Her favourite tactic when she’s unhappy with him is to ignore him, but it’s something Ronald must be used to by now. After all, that was her first reaction to him as well.
The national shuttler famously fell for her at first sight, when they met at the 2002 Commonwealth Games in Manchester, but Jiawei wasn’t impressed. “I didn’t think much of him at first. I wasn’t even interested, because he couldn’t speak Mandarin, and I didn’t speak much English,” she recalls. “But he wouldn’t stop SMS-ing me. I thought he was crazy!”
Two years later, theirs is a true meeting of minds. The mixture of English and Mandarin they communicate in seems dependent on a lot of intuition as well. “Ronald says he only seems to understand Mandarin when I’m speaking it,” she giggles.
The couple’s new apartment will be ready by the end of the year, but she says they haven’t fixed a wedding date yet, as they’re “both approaching the peaks of our careers, so that’s our priority now”.
Yet, they’re already discussing offspring. “He wants to have 11 so that he can have his own soccer team, because I don’t like him watching too much soccer,” she laughs. “But I told him to forget it. We’ll probably have two.”
Chances are, she will have her way. After all, she’s already trained him to be more romantic. “I had to teach him how to treat me well. If left to himself, he’d never buy me gifts or plan surprises. Previously, his idea of surprising me was to change his name!” she says in mock-despair, referring to the time he added the Chinese name she’d picked for him to his IC to surprise her. “But I was surprised by his proposal—it was sweet. (Ronald made her go through five empty boxes before she found the ring.) I hope there’s more to come!”
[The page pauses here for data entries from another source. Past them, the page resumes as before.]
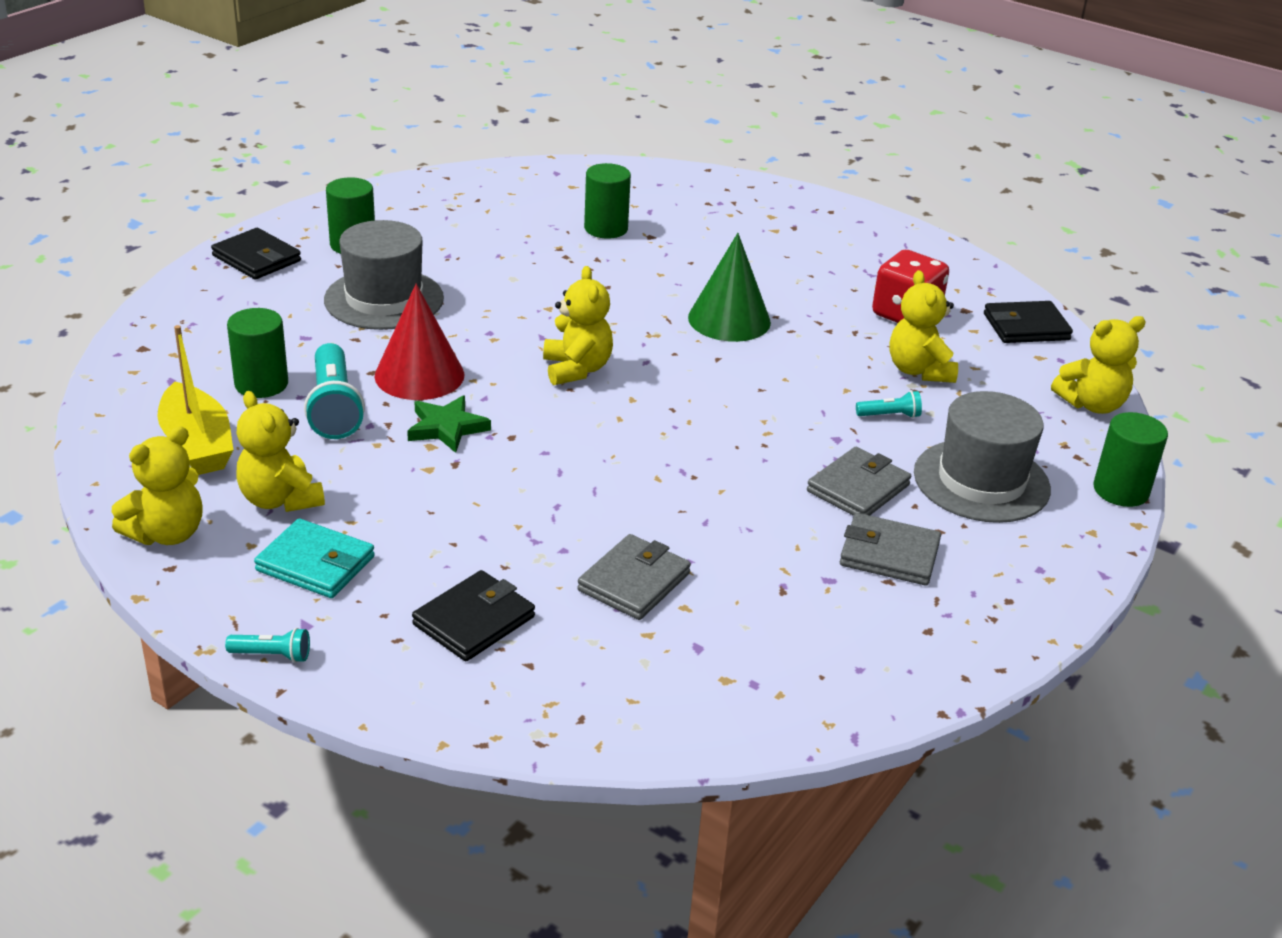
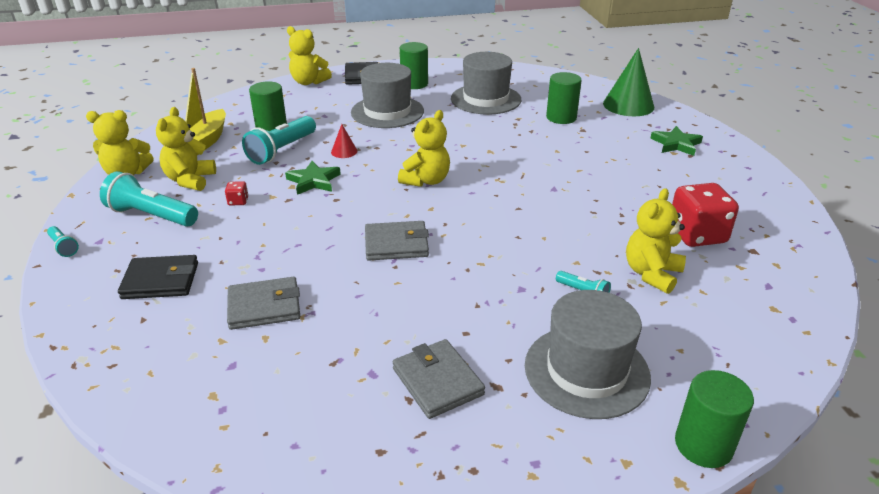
camera: 45 degrees right, 0 degrees up
turquoise wallet [254,519,375,598] -> turquoise flashlight [100,171,198,227]
red cone [375,284,464,400] -> red cone [331,124,358,158], size x0.46
green cone [688,233,771,342] -> green cone moved to [603,48,654,116]
grey wallet [807,447,911,516] -> grey wallet moved to [365,221,429,261]
black wallet [984,301,1073,343] -> none
yellow teddy bear [1051,316,1146,414] -> yellow teddy bear moved to [287,26,332,85]
none -> red dice [225,181,249,206]
none -> grey hat [451,52,521,115]
none -> green star [650,126,703,156]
Her next project is to help him become more independent-minded. “I think he’s too obedient. His is a conservative and traditional family, so he’s used to deferring to them too much. But he’s an adult now and I want him to make his own decisions.
“People say I’m an only child, so I must be used to having my way because my parents give in to me. But that wasn’t the case. It think it’s only because I don’t make bad decisions that people have always let me do what I like.”
GOING FOR GOLD
As far as strong wills go, hers seems to be iron-clad all around, whether in her personal or professional life. If sport is 70 per cent mental, this lass has what it takes to go a long, long way.
Jiawei’s doubles partner of eight years, and current assistant coach Jing Junhong, who herself was Her World’s Young Woman Achiever in 2000, agrees. “She’s extraordinary in that she continually raises her own standards and goals, and meets them every time.”
“For instance, if she loses a game she feels she shouldn’t have, she’ll make sure she beats that player next time—such as Wang Nan, whom she lost to during the 2000 Olympics. She’s already won many matches that no one thought she could so I know she’ll get what she wants.”
And if Jiawei has her way about it, the medal she brings back from the 2008 Beijing Olympics won’t just be Singapore’s second Olympic medal in history, but the first gold one too.
“We were talking about how she’s presently ranked fifth in the world and she asked me, ‘What do you think my goal should be now?’” recounts Junhong. “I suggested she aim to be in the top four. She said, ‘Why top four? I’m sick of being fourth. Why not No. 1?”
Jiawei herself sums it up best: “You know how people say China athletes have the don’t-win-will-die mentality? I still think like that. I have to win.”